Люба изловчилась, огляделась и пробралась на мужскую половину, а там, словно ее поджидает, стоит Федюшка.
Он это, он – хоть и темно, а она его разглядела.
– Ай! – вскрикнула Люба и не успела опомниться, как очутилась в крепких объятиях и почувствовала на щеке своей горячий поцелуй.
В первую минуту она было возмутилась и обиделась, хотела оттолкнуть его от себя и убежать обратно в свою каморку, но сейчас же и одумалась.
Она только слабо отстранила его и зарыдала.
– Что ты, ласточка моя? О чем ты плачешь? – тихо и нежно прошептал Федюшка.
– Как же мне не плакать! – сквозь рыдания ответила ему Люба. – Или не знаешь, какова моя жизнь? Или не знаешь, что на мне места живого не осталось – вся как есть избита!
– Ох, знаю, знаю, моя красавица, и, видит Бог, как узнал, так ажно меня до слез прошибло…
– Что ж так? – сказала Люба, останавливая свои слезы. – Чего тебе обо мне плакать – я тебе не своя, а чужая.
– То-то и есть, что не чужая, давно уж я по тебе сохну, Любушка!
– Любишь меня, что ли? – уже твердым и несколько лукавым голосом спросила Люба.

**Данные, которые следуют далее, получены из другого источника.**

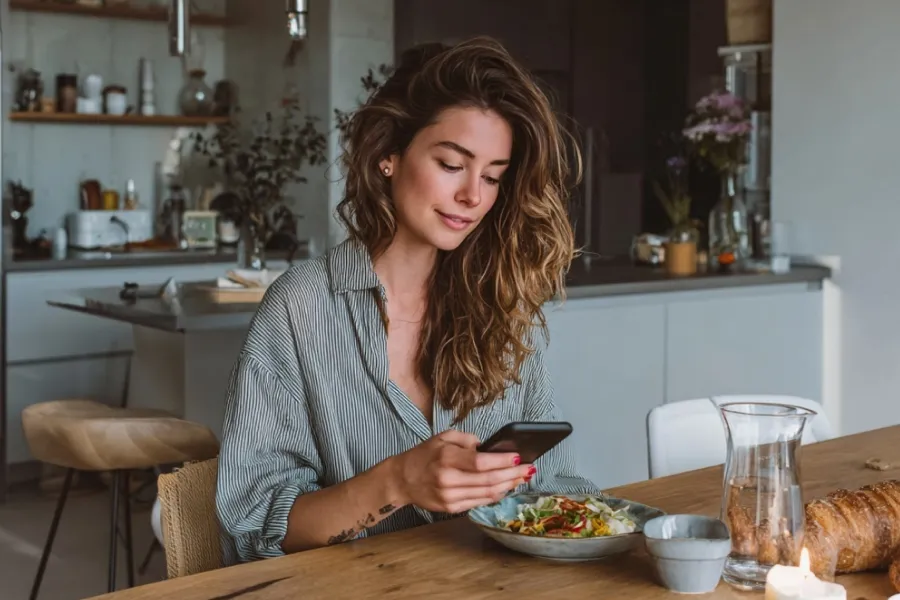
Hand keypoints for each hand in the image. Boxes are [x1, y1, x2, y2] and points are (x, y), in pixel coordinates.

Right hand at [390, 429, 535, 513]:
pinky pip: (480, 502)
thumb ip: (468, 439)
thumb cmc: (424, 455)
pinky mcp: (451, 508)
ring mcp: (450, 496)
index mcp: (447, 458)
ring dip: (509, 486)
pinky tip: (506, 487)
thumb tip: (490, 448)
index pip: (481, 462)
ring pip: (488, 494)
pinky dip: (496, 495)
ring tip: (523, 478)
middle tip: (530, 468)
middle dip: (513, 474)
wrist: (402, 479)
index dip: (503, 461)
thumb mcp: (443, 437)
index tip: (519, 457)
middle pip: (489, 480)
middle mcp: (448, 479)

– Больше жизни люблю, за тебя готов в огонь и в воду. То есть пущай все тело мое рвут на части, лишь бы тебя не трогали.
– Пустое – не верю!
Но времени терять было нечего: того и жди их застанут и быть новой беде. Нужно ковать железо, пока горячо… За смелостью у Любы дело не стало.
– А коли впрямь любишь, так докажи, – сказала она. – Выручи из беды, помоги убежать, тогда я тебя в жизнь не забуду.

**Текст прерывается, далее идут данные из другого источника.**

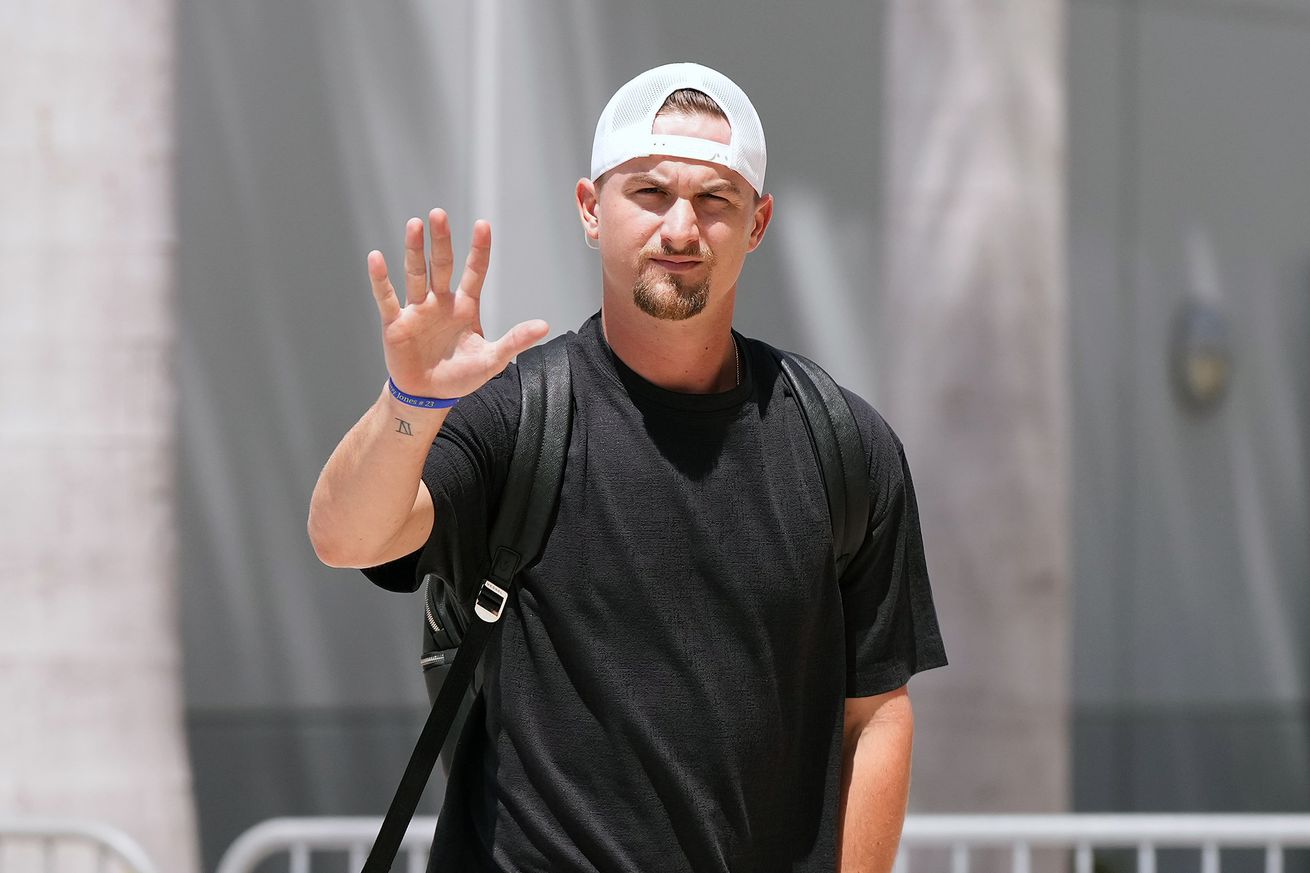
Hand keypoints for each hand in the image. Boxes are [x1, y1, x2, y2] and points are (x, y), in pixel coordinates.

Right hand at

– Убежать? Бог с тобой, а я-то как же?
Но у Любы на все были придуманы ответы, и справиться с глупым Федюшей ей было нетрудно. Она наговорила ему турусы на колесах, наврала невесть чего: уверила, что у нее есть богатые, знатные родные, что если он поможет ей убежать от Перхуловых, то и весна еще не успеет стать, как они свидятся и с тем, чтоб уж больше не разлучаться. Он тоже хоть и связан с Перхуловыми, да может развязаться – человек не безвольный, а живет по уговору.

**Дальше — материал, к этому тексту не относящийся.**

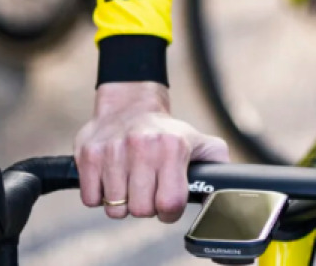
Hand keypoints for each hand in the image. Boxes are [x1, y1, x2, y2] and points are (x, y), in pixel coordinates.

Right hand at [75, 81, 228, 221]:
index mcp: (172, 146)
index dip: (169, 211)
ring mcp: (113, 150)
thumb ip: (217, 162)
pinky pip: (91, 200)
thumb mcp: (197, 140)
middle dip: (145, 206)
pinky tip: (111, 177)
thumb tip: (226, 187)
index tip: (167, 203)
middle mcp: (142, 146)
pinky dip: (99, 195)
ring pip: (115, 209)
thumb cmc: (166, 132)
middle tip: (147, 189)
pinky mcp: (88, 154)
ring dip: (122, 202)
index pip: (169, 204)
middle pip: (141, 211)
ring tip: (130, 181)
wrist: (130, 103)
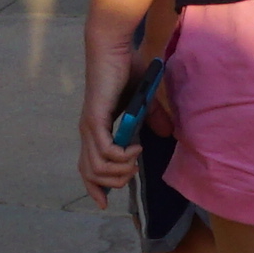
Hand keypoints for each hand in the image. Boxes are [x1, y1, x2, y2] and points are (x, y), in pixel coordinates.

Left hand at [73, 61, 139, 204]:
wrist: (114, 48)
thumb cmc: (127, 69)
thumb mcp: (144, 101)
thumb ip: (153, 118)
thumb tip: (166, 134)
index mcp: (95, 130)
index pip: (87, 167)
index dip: (93, 188)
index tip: (104, 204)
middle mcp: (88, 132)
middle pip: (90, 174)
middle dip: (113, 182)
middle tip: (133, 172)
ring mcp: (89, 126)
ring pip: (97, 168)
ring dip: (120, 170)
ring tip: (135, 159)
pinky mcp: (95, 119)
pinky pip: (105, 152)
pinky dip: (122, 156)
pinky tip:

Красно и доказательно говорила Люба. Федюшка всему поверил и успокоился, а за поцелуй, которым наградила его Люба, окончательно оказался готовым для нее на что угодно.
Пока все были у всенощной, и сделалось дело. Тайно, так что никто не заметил, принес он ей свое старое платье. Она переоделась у себя в каморке и, получив от Федюшки указание, как ей добраться до старого дяди, жившего близ московской дороги, шмыгнула за ворота перхуловского дома и через полчаса была уже в снежном поле, за Суздалем, среди ночной тишины, под звездным небом.
Ее сердце стучало шибко. Со всех сторон на нее наступали страхи и ужасы, но она смело шла вперед и только шептала слова молитвы, и только думала о волшебном тереме, где ее ожидает сказочная Царь-девица.